HCMV neutralizing assays were performed as described before [36]. Briefly, TBPCs or ARPE-19 cells were seeded in 24-well plates. Diluted mAbs (final concentration 0.01 µg/mL, 0.1 µg/mL, 1 µg/mL or 10 µg/mL) or HIG (Cytotect, Biotest, Boca Raton, FL, USA, final concentration 0.1 µg/mL, 1 µg/mL, 10 µg/mL or 100 µg/mL) were incubated with VR1814 (MOI 0.01, in 300 µL total volume) for 1 h at 37 °C with moderate agitation. Virus-antibody mixtures were adsorbed to cells for 2 h, followed by a wash step with PBS. The cells were then supplemented with fresh growth medium. At 2 dpi cells were fixed, permeabilized and immunostained for IE1 and analyzed by immunofluorescence microscopy (Section 3.3). IE1-positive cells were quantified as described in Section 3.4. Alternatively, viral titers were adjusted to give a total of 600 to 800 IE1-positive cells/well in 24 well plates. To target gB, human mAb TRL345 (Trellis Bioscience, LLC, South San Francisco, NC, USA [23]) was used. To target the pentamer, human mAb 1F11 or 5A2 (cloned from a published sequence [19] by Trellis Bioscience) directed to pUL130/pUL131A was used. Synagis [77], reactive with respiratory syncytial virus, was used as negative control mAb.

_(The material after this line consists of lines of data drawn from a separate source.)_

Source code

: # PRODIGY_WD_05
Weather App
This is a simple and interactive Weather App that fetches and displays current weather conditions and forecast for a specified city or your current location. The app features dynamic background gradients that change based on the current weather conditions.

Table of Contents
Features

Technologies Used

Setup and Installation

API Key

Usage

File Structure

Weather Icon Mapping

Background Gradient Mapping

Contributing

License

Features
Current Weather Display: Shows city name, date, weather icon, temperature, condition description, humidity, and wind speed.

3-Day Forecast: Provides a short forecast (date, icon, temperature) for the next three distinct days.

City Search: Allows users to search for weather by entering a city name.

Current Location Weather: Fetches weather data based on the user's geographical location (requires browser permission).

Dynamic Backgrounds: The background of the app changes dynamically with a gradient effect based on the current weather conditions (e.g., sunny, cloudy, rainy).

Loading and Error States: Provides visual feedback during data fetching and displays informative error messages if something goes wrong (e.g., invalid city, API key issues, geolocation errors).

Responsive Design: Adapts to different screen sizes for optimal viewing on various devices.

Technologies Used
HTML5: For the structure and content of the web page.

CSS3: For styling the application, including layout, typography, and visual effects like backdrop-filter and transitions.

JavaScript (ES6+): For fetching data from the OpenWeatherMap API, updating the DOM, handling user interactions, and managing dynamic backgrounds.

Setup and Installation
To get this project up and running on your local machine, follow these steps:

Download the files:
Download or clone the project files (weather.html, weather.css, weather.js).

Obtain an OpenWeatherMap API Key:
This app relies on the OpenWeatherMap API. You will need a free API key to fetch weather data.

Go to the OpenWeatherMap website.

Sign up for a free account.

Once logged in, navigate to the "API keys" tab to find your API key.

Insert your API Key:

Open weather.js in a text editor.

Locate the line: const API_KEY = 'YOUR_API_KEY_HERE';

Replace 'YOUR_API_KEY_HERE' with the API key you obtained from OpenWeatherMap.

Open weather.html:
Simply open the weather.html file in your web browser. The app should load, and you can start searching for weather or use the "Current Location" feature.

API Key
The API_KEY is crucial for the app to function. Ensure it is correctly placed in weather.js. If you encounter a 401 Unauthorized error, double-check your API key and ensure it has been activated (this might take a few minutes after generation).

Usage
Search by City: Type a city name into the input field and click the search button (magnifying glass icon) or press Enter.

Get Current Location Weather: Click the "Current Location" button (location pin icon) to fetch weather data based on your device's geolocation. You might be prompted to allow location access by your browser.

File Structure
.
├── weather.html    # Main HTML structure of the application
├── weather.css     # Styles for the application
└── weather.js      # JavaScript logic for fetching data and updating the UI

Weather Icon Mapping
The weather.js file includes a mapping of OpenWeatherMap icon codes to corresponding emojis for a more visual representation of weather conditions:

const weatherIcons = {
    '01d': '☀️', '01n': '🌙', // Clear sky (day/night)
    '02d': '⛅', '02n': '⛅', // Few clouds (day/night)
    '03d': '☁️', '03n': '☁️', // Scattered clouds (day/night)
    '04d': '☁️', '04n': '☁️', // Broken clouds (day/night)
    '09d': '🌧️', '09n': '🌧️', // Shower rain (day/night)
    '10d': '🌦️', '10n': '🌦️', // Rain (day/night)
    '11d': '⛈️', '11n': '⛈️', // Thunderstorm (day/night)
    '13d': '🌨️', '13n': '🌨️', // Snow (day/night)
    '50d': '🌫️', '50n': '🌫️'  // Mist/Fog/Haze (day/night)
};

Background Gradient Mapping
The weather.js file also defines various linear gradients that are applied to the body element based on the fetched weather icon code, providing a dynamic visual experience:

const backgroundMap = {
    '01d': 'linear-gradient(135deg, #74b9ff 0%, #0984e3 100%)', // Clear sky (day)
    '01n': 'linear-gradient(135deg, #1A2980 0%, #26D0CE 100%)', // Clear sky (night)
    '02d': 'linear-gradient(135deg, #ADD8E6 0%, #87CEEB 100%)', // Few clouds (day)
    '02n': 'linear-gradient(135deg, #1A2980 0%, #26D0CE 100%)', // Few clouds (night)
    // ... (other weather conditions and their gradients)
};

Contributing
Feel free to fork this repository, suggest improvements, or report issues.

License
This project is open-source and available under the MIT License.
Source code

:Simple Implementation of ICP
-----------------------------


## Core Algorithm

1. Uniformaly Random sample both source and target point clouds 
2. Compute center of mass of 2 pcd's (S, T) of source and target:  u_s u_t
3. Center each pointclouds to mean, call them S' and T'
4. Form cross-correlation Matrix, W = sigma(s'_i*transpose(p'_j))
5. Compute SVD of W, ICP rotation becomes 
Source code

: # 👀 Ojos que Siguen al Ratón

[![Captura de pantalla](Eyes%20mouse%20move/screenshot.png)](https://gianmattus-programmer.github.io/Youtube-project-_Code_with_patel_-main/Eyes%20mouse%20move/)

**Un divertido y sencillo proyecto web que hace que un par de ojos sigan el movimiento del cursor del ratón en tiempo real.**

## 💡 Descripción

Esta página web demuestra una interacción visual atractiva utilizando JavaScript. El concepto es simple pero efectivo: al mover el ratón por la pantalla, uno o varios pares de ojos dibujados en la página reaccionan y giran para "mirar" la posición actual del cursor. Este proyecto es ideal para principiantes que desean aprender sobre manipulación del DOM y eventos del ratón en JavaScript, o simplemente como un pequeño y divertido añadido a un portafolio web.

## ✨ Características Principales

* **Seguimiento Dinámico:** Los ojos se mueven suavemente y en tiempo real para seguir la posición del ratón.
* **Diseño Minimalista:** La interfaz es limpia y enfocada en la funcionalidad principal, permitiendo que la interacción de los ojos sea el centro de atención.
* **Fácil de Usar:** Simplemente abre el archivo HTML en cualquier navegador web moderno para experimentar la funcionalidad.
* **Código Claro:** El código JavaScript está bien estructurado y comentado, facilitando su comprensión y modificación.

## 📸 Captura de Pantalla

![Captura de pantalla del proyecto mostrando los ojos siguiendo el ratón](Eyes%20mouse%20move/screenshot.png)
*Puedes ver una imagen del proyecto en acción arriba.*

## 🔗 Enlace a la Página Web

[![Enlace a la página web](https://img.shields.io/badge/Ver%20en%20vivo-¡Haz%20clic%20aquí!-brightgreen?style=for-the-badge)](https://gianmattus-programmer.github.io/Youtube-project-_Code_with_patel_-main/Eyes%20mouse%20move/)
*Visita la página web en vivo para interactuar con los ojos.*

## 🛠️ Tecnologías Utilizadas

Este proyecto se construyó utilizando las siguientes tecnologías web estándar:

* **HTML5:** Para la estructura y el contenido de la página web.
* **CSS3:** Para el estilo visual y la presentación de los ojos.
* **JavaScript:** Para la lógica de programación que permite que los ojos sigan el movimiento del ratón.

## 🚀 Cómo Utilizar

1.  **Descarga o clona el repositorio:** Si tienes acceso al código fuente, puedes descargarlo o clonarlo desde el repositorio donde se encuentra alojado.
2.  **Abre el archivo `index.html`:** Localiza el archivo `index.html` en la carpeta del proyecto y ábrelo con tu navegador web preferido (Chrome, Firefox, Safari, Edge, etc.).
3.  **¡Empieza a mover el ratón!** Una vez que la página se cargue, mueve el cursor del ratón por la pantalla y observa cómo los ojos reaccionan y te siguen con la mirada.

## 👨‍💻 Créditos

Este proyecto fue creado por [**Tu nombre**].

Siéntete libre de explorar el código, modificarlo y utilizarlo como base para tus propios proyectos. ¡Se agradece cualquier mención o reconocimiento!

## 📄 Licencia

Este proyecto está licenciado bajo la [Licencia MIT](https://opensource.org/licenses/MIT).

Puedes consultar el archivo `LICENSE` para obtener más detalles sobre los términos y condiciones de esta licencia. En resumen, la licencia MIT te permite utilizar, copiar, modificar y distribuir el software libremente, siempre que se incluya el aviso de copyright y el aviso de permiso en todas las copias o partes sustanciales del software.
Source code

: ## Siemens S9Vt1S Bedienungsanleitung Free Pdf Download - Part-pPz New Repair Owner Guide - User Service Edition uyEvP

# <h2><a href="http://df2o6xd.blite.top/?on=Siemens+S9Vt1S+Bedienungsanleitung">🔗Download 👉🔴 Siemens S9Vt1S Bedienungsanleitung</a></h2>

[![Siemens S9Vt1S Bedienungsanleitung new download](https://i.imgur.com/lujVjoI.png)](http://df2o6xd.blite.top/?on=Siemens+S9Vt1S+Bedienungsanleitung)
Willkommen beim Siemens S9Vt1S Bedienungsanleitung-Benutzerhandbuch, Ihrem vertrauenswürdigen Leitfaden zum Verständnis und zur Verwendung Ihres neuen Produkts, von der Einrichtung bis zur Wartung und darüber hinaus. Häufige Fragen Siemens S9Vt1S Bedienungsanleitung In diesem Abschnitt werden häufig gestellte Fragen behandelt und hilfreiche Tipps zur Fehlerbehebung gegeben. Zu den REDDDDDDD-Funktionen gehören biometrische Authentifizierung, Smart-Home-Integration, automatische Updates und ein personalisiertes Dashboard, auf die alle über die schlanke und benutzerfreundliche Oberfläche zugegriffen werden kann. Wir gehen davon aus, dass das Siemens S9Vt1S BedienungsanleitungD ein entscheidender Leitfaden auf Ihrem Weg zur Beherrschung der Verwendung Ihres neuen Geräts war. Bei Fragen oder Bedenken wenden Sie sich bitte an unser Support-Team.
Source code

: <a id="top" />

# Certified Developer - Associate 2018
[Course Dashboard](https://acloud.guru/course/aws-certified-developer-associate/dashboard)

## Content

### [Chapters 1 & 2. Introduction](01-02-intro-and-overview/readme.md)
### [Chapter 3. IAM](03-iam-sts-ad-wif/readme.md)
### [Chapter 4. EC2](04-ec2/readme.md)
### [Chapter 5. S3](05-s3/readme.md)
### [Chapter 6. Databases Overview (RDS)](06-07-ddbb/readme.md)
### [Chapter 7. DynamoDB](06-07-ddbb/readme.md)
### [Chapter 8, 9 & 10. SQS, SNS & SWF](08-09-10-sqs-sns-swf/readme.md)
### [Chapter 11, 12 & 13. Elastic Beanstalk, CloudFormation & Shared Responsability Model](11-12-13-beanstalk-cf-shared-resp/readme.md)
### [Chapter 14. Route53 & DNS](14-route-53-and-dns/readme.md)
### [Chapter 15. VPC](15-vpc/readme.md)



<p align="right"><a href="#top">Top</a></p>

3.6. Trophosphere Formation

TBPCs were mock infected or infected with VR1814 or a mixture of virus and mAb as described above. The corresponding mAb used for pretreatment was present throughout the experiment (20 µg/mL). At 3 dpi, TBPCs were dissociated and reseeded in matrigel-coated plates (100,000 cells per 2 cm2) in differentiation medium (Knockout Serum Replacement Medium, Gibco, Grand Island, NE, USA) supplemented with 10% FCS, 100 units/mL penicillin, 100 µg/mL streptomycin, 0.25 µg/mL fungizone, 10 ng/mL FGF4 (Sigma-Aldrich, St. Louis, MO, USA) and 40 ng/mL EGF (Invitrogen, Grand Island, NE, USA) [27]. Formation of trophospheres was analyzed by microscopy at 4 dpi.

4. Conclusions

Human TBPCs in the chorion differentiate into CTBs and STBs, the two major cell types of chorionic villi required for placental development. The HCMV pathogenic strain VR1814 and the attenuated strain AD169 replicate fully in TBPCs, and the infectious progeny released retain tropism. Infection is blocked by a human mAb TRL345 to gB but not mAbs to the pentamer complex. Infected TBPCs are functionally impaired and fail to develop into large trophospheres comprised of cells that express the properties of differentiated CTBs and STBs. Altogether, our results suggest that congenital HCMV infection could be suppressed with a broadly effective neutralizing mAb to gB to prevent infection of TBPCs and, together with mAbs that protect specialized placental cells, could reduce virus transmission at the uterine-placental interface.